Новые жильцы по непонятной причине считали Простяковых бывшими хозяевами крепкого и, пожалуй, самого высокого дома на всей улице. Они, конечно, знали, что это не так. Но, зная, видимо, не очень-то верили Простяковым, жившим на третьем этаже в двух просторных и хорошо обставленных комнатах. И долго не было мира в разноликом доме.

Только Дина Демьяновна, родившись на свет, странным образом примирила всех. И когда она, разодетая, как кукла, выходила гулять во двор, женщины, нянчившие своих детей, улыбались и ласково заговаривали с ней, умиляясь ее бойкими ответами, потешными и умненькими, любовались ее детской звонкой радостью, ее доверчивостью и добротой.

Было это в тридцатых годах, и жизнь в ту пору была нелегкой.

На первом этаже дома в тесной каморке с окошком, выходившим во двор, жила одинокая женщина с девочкой, которую все звали Катеной и которая была на шесть лет старше Дины Простяковой. Жили они очень трудно. Усталая мать, приходя с работы, злобно звала свою Катену домой и часто била ее незнамо за что, словно бы дочь была проклятием и страшным камнем на шее, который тянул ко дну.
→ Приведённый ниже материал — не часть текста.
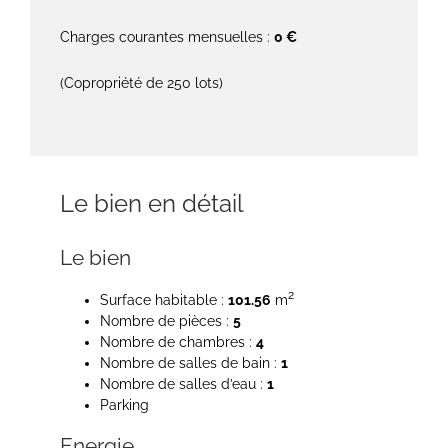
Charges courantes mensuelles :
0 €
(Copropriété de 250 lots)
Le bien en détail
Le bien
2
Surface habitable :
101.56
m
Nombre de pièces :
5
Nombre de chambres :
4
Nombre de salles de bain :
1
Nombre de salles d’eau :
1
Parking
Energie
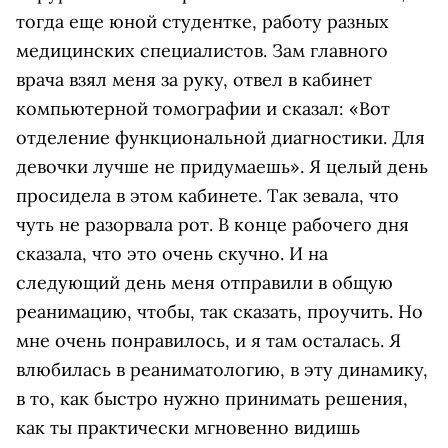
тогда еще юной студентке, работу разных
медицинских специалистов. Зам главного
врача взял меня за руку, отвел в кабинет
компьютерной томографии и сказал: «‎Вот
отделение функциональной диагностики. Для
девочки лучше не придумаешь». Я целый день
просидела в этом кабинете. Так зевала, что
чуть не разорвала рот. В конце рабочего дня
сказала, что это очень скучно. ‎И на
следующий день меня отправили в общую
реанимацию, чтобы, так сказать, проучить. Но
мне очень понравилось, и я там осталась. Я
влюбилась в реаниматологию, в эту динамику,
в то, как быстро нужно принимать решения,
как ты практически мгновенно видишь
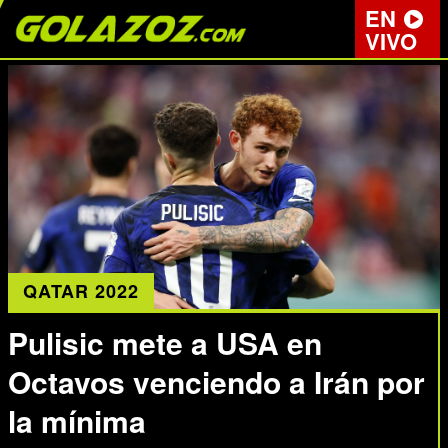
EN
VIVO
QATAR 2022
Pulisic mete a USA en
Octavos venciendo a Irán por
la mínima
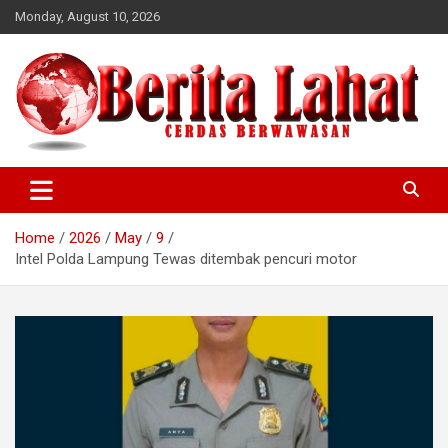
Skip
Monday, August 10, 2026
to
content
berwawasan
Cerdas
Home
2026
May
9
Intel Polda Lampung Tewas ditembak pencuri motor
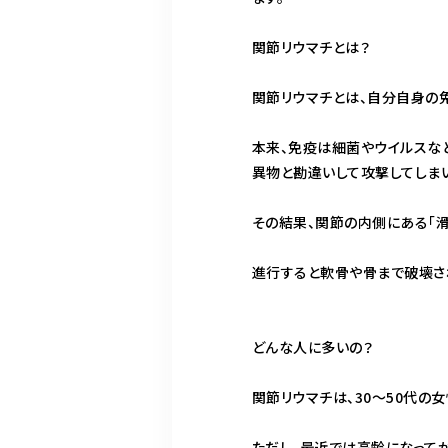
関節リウマチとは？
関節リウマチとは、自分自身の
本来、免疫は細菌やウイルスな
異物と勘違いして攻撃してしまい
その結果、関節の内側にある「滑
進行すると軟骨や骨まで破壊さ
どんな人に多いの？
関節リウマチは、30〜50代の
ただし、最近では高齢になって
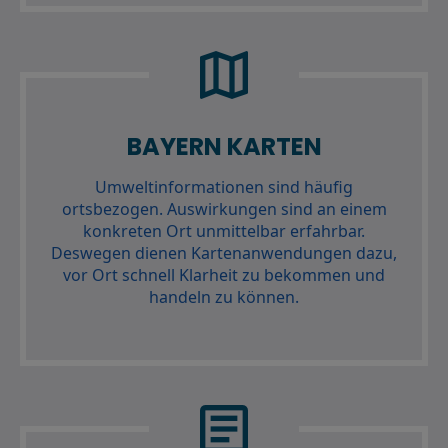
map
BAYERN KARTEN
Umweltinformationen sind häufig
ortsbezogen. Auswirkungen sind an einem
konkreten Ort unmittelbar erfahrbar.
Deswegen dienen Kartenanwendungen dazu,
vor Ort schnell Klarheit zu bekommen und
handeln zu können.
article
Дина панически боялась эту женщину и до слез жалела Катену, которая с годами стала для нее идеалом девушки, живой обладательницей завидного и запрещенного дара — свободой. Катена могла уйти с мальчишками, ни у кого не испросив на то разрешения, могла поругаться со своей матерью, убежать от нее из дому и, переночевав в сарае, выйти на следующее утро с неизменной усмешкой на толстых губах. Летом она ходила босиком, в старом крепдешиновом платье, перетянутом в талии узеньким пояском, и с распущенными по плечам желто-белыми волосами. Ее никто не заставлял часто мыться и причесываться, никто не звал обедать — она была совершенно свободна и, как казалось Дине, очень счастлива. Ее даже мальчишки смущались, потому что побаивались острых ее ногтей, которые она украдкой красила розовым лаком и заостряла так, что они были похожи на когти.